Saved entries:
++++

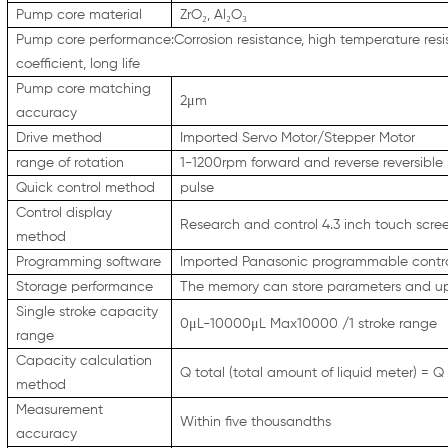
Pump core material
ZrO₂, Al₂O₃
Pump core performance:Corrosion resistance, high temperature resist
coefficient, long life
Pump core matching
2μm
accuracy
Drive method
Imported Servo Motor/Stepper Motor
range of rotation
1-1200rpm forward and reverse reversible
Quick control method
pulse
Control display
Research and control 4.3 inch touch scr
method
Programming software
Imported Panasonic programmable contro
Storage performance
The memory can store parameters and up
Single stroke capacity
0μL-10000μL Max10000 /1 stroke range
range
Capacity calculation
Q total (total amount of liquid meter) = Q
method
Measurement
Within five thousandths
accuracy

++++

> Problem details: Look through the entries, and return every line that the word "core" appears in.

> The answer:
Pump core material
Pump core performance:Corrosion resistance, high temperature resist
Pump core matching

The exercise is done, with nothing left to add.